The sound of your footsteps running down the hallway because you have important things to tell us…or how you are sneaking down to get a late night milk.
Your obsession with chicken nuggets.
The way you throw yourself into things and teach yourself how to do something hard, like swinging on your own.
The way your body moves and dances anytime you hear music. Your movie credit dancing is my favorite.
The way you set your boundaries and stick to your strong will. You are firm when you don’t want to do something, and you cannot be swayed once you are convicted. This isn’t just about doing things like chores, but how you aren’t going to engage in activities that don’t bring you joy even if they seem fun to the rest of us.
The way your brother and sister light up when you do something funny. You bring out the kid in all of us. You are always trying to make everyone smile around you, and you bring levity into every situation.
You are wild beyond measure, but you still search for my hand to hold as we walk places which reminds me of your gentleness.
I want to remember how you look at the world with wide-open excitement, as if everything is an adventure waiting for you to join in.
You made our family feel complete. You taught me how to let go of perfection, how to savor the littlest moments, and how to find joy in the middle of messy days. You stretched my heart in ways I never expected.
As you step into five, into kindergarten this next year, into bigger shoes and braver steps, I hope you carry these things with you:
Keep your imagination big.
Keep your laugh loud.
Keep your kindness close.
Keep your dance moves coming.
And keep believing that the world is good, because you make it better just by being in it.
One day, you’ll be too big for my lap and too cool for my hugs. But I hope you’ll still read these words and know how fiercely loved you’ve always been. You are my last baby, but you’re also the one who taught me that endings can be beautiful — because they’re really just beginnings in disguise.
We love you more every single day Wally, and we can’t wait to see you grow this year.
Here’s to five — to the magic, the mischief, and the memories ahead.
Today you turn eleven and start middle school. I cannot believe that we are at this stage, but welcome to this adventure called middle school!
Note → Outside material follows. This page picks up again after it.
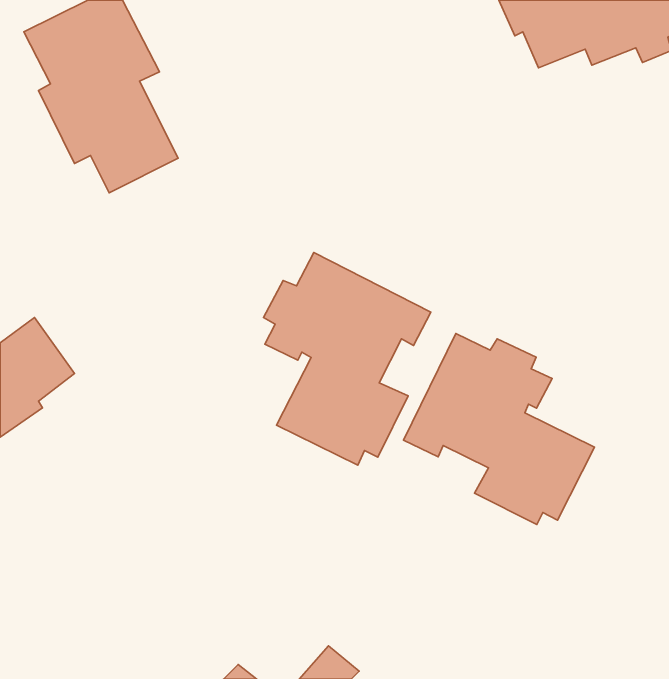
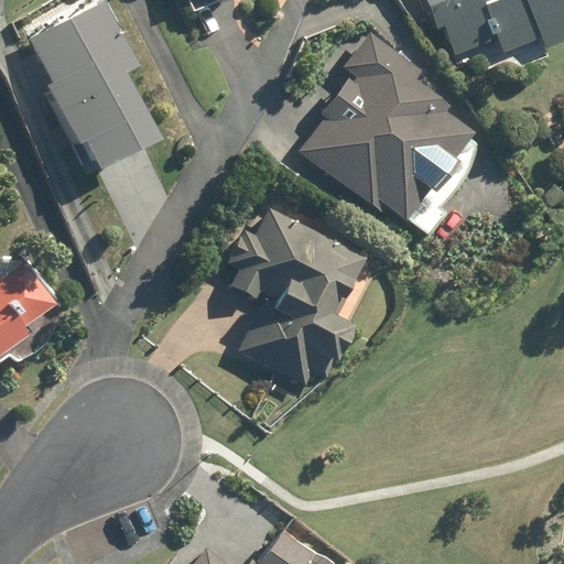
building: none -> [297,35,463,223]
building: [404,333,595,524] -> none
You are about to grow, stretch, stumble, laugh, learn, and change more in the next few years than you may even realize. And that’s okay—middle school is meant to be a little messy.
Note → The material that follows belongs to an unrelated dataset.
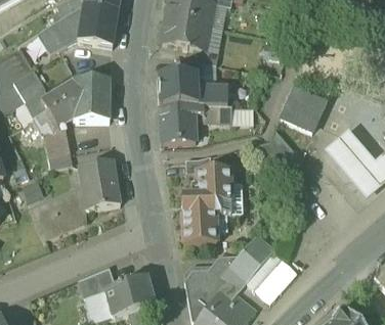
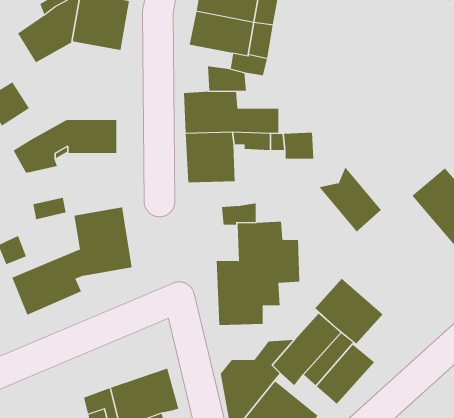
building: [41,77,110,109] -> none
building: [281,88,326,131] -> none
building: [44,129,71,156] -> none
building: none -> [315,278,383,344]
building: [79,265,117,296] -> none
Here are a few things I want you to know:
It’s okay not to have it all figured out. You’re still learning who you are, what you like, and what matters most to you.
Mistakes are proof that you’re trying. Some of your biggest lessons won’t come from getting things right the first time, but from trying again.
Kindness matters. The way you treat others (and yourself!) will always matter more than grades, clothes, or being “cool.”
You are not alone. Even when it feels like no one understands, I promise there are people cheering you on—teachers, friends, family, and more.
You are enough. Exactly as you are today, you are worthy of love, respect, and joy.
Middle school is just one chapter in your story, but it’s an important one. Take chances, work hard, be curious, laugh often, and remember—who you are becoming matters more than who you’ve been.
So this is a very special birthday for you, you not only began a brand-new school year but also stepped into middle school today. Eleven is such a special age—you’re right in between being a kid and becoming a teenager. What I love most is how you get the best of both worlds: you still have that playful, silly side that makes life fun, and you’re also starting to see the world in deeper ways, asking big questions and sharing your thoughtful ideas.
I am so proud of you—of your positive attitude, your courage, and most of all, the way you are freely and unapologetically yourself. What a gift to walk into this new chapter on such a meaningful day.